Ma cosa significa davvero essere felici? Significa avere sempre il sorriso sulle labbra? Significa fare solo quello che ci rende felici? Cosa succede se devo fare cose faticose, per esempio lavorare per tante ore per raggiungere i miei obiettivi: sono felice anche in quei momenti?

Spesso dubbiosa sul valore di questa felicità, ho

iniziato a vedere una differenza tra realizzazione e felicità.

“Realizzazione” è un’idea molto diversa da “felicità”. Io le definisco così:

Felicità: sentirsi felici nel momento presente, per quello che siamo o per quello che facciamo.

Realizzazione: essere felici per quello che si è raggiunto nel lungo termine, anche se ha comportato momenti di non felicità, fatica e sacrificio.

Ho pensato che “realizzazione” fosse un obiettivo molto più solido.

Se il mio obiettivo è essere felice, posso stare un pomeriggio sul divano a guardarmi un film mangiando una torta al cioccolato invece che andare in palestra.

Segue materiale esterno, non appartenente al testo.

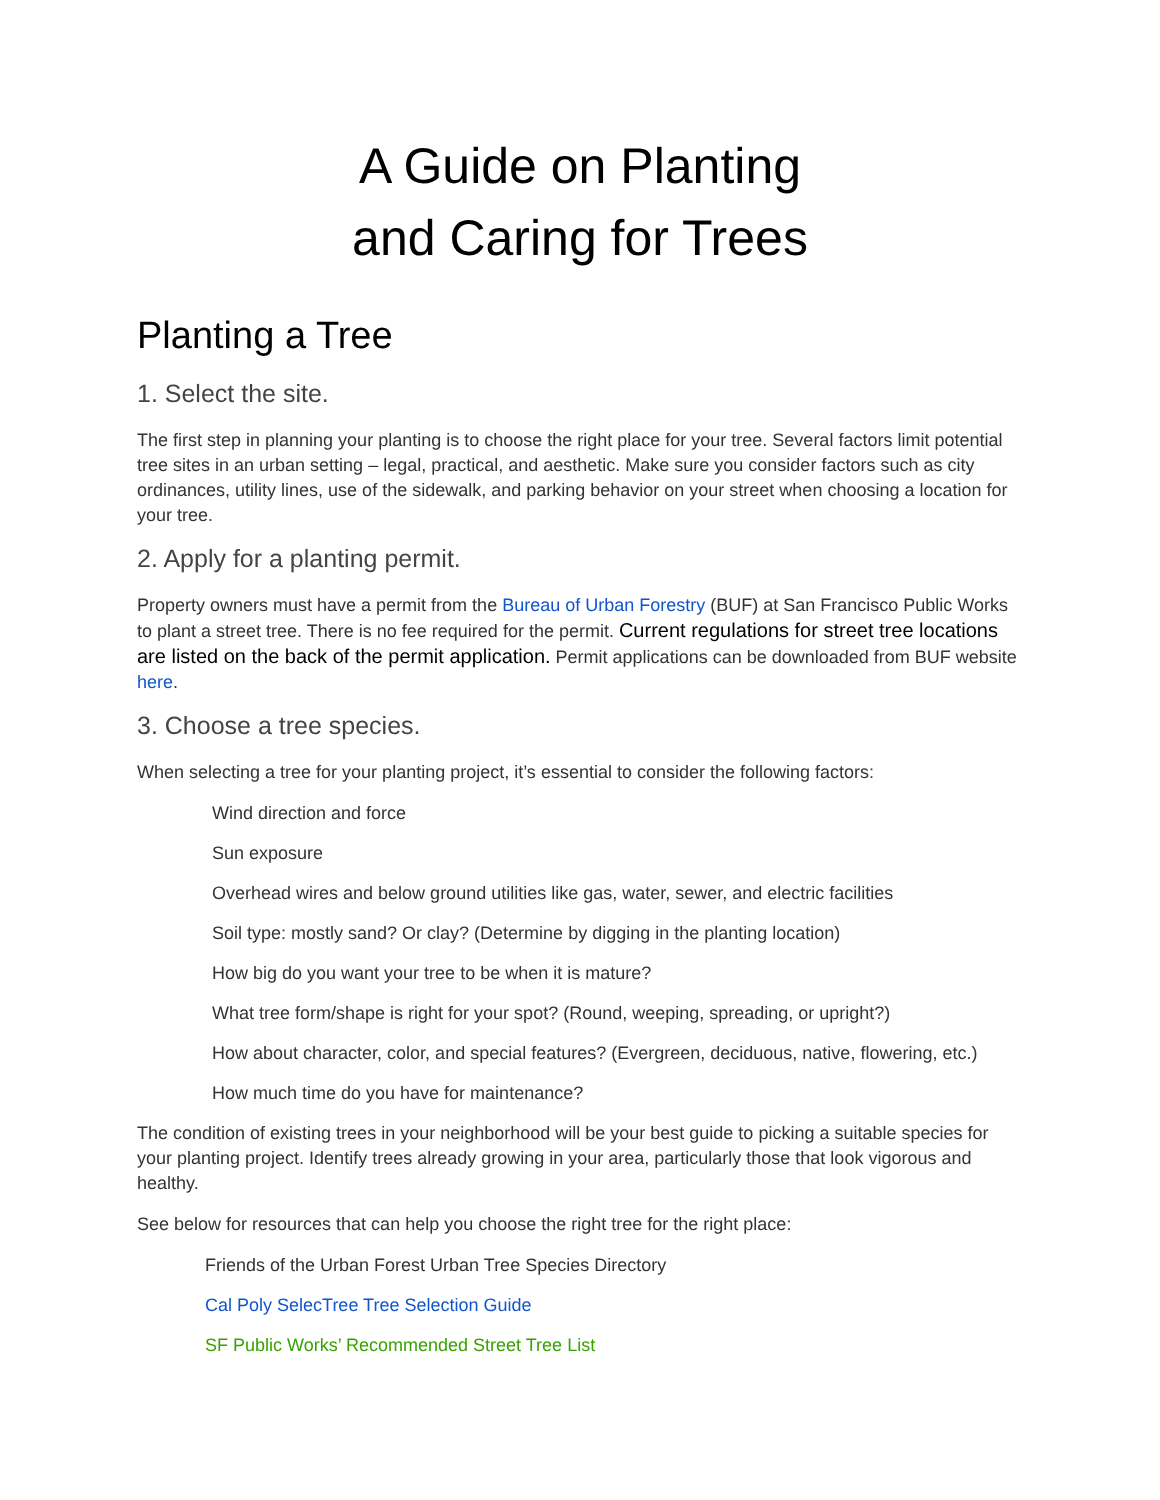A Guide on Planting
and Caring for Trees
Planting a Tree
1. Select the site.
The first step in planning your planting is to choose the right place for your tree. Several factors limit potential tree sites in an urban setting – legal, practical, and aesthetic. Make sure you consider factors such as city ordinances, utility lines, use of the sidewalk, and parking behavior on your street when choosing a location for your tree.
2. Apply for a planting permit.
Property owners must have a permit from the Bureau of Urban Forestry (BUF) at San Francisco Public Works to plant a street tree. There is no fee required for the permit. Current regulations for street tree locations are listed on the back of the permit application. Permit applications can be downloaded from BUF website here.
3. Choose a tree species.
When selecting a tree for your planting project, it’s essential to consider the following factors:
Wind direction and force
Sun exposure
Overhead wires and below ground utilities like gas, water, sewer, and electric facilities
Soil type: mostly sand? Or clay? (Determine by digging in the planting location)
How big do you want your tree to be when it is mature?
What tree form/shape is right for your spot? (Round, weeping, spreading, or upright?)
How about character, color, and special features? (Evergreen, deciduous, native, flowering, etc.)
How much time do you have for maintenance?
The condition of existing trees in your neighborhood will be your best guide to picking a suitable species for your planting project. Identify trees already growing in your area, particularly those that look vigorous and healthy.
See below for resources that can help you choose the right tree for the right place:
Friends of the Urban Forest Urban Tree Species Directory
Cal Poly SelecTree Tree Selection Guide
SF Public Works’ Recommended Street Tree List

Posso decidere di alzarmi tardi la mattina perché mi rende incredibilmente felice dormire invece che alzarmi presto. Posso decidere di non lavorare perché mi rende più felice prendere la macchina e fare un giro. Il problema con questo tipo di felicità è che è molto breve, e se è l’unico tipo che conosciamo dobbiamo continuare a ripetere queste azioni altrimenti non siamo più felici. Inoltre, questa felicità non mi permette di costruire obiettivi a lungo termine che richiedono sforzo e sacrificio, perché sforzo e sacrificio sono l’opposto di felicità. I campioni sportivi non sono sempre felici, almeno dopo la decima ora di allenamento quotidiana, quando sono stanchi ed esausti. Se fondassero le loro scelte su questo tipo di soddisfazione, al primo segno di fatica lascerebbero il campo, perché li rende sicuramente più felici farsi una birra con gli amici che allenarsi fino allo sfinimento al freddo e alla pioggia.

Invece la realizzazione è molto diversa: è la sensazione di aver lavorato sodo per ottenere qualcosa. Una volta raggiunta, questa sensazione è solida e irremovibile. Se ho raggiunto qualcosa, l’ho raggiunto, punto. Ora è mio per sempre, non solo per qualche istante. Che ci sia il sole o la pioggia, continuo a sentirmi realizzata, che sia sul divano o al lavoro o in palestra o per strada continuo a sentirmi realizzata. Che sia di buon umore o di cattivo umore, continuo nel profondo a sentirmi realizzata. Ora, porsi come obiettivo di vita la realizzazione lunga invece che la felicità mi dà la forza di fare cose faticose che sul momento mi rendono infelice. Ma mi va bene farle perché punto a qualcosa di molto più importante. Sono come un pescatore che lascia perdere i pesci piccoli perché vuole un pesce molto più grosso.

La differenza quindi è questa:

  • cercare la felicità ti fa abbandonare obiettivi a lungo termine per ricercare una soddisfazione nel presente.
  • cercare la realizzazione ti dà la forza di fare cose difficili e faticose nel momento presente per ricercare una soddisfazione duratura.

Così ho iniziato a puntare alla realizzazione invece che alla felicità. Questo mi dà la forza di affrontare momenti di non felicità, come lavorare per lunghe ore sui miei progetti anche se sono stanca, studiare costantemente anche se a volte è frustrante accorgersi di non sapere, fare errori e sentirmi stupida. So che questa momentanea infelicità o “discomfort” è la strada che mi porta alla realizzazione, e so che una volta raggiunta, mi sentirò felice ogni volta che mi guardo indietro e vedo la strada che ho fatto.